### GIVEN REQUEST
From the text on pyramid tops and stripped limestone, list every structure or kind of structure it names, leaving out parts of a structure such as tops and cores.

### TEXT
────────────────

Thin metal was used to sheathe the pyramidion, probably gold or electrum. This kind of top was also used on obelisks, a later structure that is really a very slender pyramid made from a single stone. It does not take much metal to make a very pretty top. The greedy Christian or Arab who first went up to strip it off was probably deeply disappointed by the small amount of booty and the amount of work required to seize it.

The limestone sheathing was nearly all removed to be burnt for lime, for constructional purposes, or used directly on acid soils, in later years. Limestone temples and other structures met the same fate. The Sphinx, because it was sandstone, survived, as did the cores of the pyramids. Most of the impressive stone structures of ancient Egypt survived intact until the end of the Roman period, after which they rapidly degenerated.

────────────────

### STORED RECORDS
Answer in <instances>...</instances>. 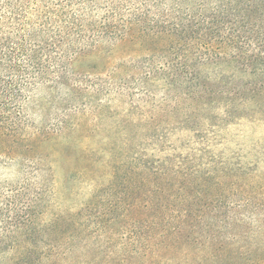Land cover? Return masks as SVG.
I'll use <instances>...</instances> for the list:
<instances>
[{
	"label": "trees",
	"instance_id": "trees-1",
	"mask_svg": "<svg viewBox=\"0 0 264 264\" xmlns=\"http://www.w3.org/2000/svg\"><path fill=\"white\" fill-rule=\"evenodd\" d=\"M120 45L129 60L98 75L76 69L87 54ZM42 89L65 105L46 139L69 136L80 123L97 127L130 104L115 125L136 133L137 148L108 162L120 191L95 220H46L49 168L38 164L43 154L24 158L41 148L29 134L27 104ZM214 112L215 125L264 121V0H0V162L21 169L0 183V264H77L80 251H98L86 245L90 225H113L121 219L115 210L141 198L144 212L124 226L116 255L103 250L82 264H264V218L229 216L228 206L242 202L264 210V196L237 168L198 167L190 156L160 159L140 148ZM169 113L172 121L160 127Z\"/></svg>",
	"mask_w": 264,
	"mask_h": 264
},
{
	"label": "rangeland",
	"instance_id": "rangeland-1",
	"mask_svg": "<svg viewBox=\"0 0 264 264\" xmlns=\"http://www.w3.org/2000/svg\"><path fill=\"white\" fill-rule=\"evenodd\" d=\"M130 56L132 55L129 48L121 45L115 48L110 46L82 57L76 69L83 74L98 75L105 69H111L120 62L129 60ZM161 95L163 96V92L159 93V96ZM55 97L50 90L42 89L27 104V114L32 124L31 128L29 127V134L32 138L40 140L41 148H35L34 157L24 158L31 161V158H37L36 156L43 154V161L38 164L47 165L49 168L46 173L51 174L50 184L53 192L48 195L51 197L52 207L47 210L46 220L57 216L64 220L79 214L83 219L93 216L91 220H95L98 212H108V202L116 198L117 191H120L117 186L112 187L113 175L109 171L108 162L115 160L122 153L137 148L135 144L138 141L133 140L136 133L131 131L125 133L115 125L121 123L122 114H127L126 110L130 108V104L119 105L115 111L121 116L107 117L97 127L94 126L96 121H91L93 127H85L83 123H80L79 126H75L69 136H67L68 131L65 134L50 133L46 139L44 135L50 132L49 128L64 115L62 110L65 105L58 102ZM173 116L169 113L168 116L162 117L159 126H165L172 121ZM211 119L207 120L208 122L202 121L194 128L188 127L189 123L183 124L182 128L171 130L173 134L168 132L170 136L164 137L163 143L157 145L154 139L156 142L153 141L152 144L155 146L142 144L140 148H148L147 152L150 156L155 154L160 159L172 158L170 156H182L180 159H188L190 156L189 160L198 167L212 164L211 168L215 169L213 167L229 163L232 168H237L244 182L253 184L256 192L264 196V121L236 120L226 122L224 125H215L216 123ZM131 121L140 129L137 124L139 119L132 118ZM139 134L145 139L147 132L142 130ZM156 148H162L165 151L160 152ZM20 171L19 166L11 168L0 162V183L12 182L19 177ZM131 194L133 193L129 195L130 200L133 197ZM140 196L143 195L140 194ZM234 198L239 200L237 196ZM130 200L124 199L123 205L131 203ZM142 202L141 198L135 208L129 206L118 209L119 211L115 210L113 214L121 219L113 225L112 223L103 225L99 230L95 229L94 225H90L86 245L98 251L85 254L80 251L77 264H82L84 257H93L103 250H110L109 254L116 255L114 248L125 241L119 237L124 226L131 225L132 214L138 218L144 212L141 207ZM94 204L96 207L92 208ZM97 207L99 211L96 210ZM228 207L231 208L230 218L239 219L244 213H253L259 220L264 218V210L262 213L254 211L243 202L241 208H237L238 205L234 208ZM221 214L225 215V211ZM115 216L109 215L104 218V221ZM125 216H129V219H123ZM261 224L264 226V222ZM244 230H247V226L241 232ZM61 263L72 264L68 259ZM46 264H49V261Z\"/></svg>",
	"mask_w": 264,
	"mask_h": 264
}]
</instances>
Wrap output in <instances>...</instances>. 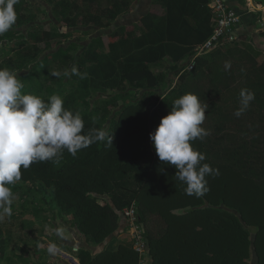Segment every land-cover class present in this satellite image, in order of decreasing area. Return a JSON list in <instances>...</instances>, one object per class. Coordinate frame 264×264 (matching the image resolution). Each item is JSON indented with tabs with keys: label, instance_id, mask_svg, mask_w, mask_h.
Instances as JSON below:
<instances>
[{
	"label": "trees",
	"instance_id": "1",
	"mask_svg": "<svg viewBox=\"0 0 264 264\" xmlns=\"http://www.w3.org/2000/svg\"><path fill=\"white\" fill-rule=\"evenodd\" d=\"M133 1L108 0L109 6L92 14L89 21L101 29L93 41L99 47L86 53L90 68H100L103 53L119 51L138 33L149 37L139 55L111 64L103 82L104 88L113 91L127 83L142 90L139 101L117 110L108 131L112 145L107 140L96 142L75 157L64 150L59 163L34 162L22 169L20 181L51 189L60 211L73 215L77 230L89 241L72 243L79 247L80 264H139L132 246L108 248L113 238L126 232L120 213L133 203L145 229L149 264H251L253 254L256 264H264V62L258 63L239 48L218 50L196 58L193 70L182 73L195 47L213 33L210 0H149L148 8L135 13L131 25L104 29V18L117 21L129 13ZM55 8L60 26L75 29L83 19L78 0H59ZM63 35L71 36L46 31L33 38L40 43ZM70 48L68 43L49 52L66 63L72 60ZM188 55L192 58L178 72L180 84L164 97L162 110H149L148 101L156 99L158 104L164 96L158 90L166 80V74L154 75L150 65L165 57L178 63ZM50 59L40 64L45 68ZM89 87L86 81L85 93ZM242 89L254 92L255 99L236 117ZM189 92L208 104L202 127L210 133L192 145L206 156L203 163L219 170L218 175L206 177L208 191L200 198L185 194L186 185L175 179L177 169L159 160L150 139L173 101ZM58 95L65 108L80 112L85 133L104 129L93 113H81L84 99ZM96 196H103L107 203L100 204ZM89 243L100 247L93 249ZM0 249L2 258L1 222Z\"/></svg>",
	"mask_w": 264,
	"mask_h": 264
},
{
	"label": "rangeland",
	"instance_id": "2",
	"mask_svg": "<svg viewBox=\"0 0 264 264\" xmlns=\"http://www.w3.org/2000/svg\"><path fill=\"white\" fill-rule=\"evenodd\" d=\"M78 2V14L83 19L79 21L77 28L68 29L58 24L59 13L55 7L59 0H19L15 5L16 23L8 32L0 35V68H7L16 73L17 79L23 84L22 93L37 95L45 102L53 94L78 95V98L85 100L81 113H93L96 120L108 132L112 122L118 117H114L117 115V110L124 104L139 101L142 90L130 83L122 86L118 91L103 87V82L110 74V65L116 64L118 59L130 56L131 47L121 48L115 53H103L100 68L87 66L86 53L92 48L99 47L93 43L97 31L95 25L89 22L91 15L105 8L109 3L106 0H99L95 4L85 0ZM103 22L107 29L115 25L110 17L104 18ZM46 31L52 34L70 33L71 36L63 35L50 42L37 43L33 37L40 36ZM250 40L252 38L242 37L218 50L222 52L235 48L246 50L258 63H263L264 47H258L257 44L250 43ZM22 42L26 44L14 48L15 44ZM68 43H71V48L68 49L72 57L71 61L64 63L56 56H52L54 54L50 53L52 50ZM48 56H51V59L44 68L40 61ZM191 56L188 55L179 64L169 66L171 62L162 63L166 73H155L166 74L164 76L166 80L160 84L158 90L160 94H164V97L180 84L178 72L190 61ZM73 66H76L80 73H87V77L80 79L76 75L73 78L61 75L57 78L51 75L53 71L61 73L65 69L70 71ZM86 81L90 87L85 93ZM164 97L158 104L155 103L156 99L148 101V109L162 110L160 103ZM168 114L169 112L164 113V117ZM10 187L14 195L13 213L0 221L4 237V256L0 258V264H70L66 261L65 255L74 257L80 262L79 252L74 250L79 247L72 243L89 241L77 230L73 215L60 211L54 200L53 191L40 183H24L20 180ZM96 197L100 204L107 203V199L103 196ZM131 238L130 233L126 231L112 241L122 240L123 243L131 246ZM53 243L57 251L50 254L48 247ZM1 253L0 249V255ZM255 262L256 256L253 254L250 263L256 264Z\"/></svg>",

────────────────

### ANSWER
Pyramids, obelisks, limestone temples, the Sphinx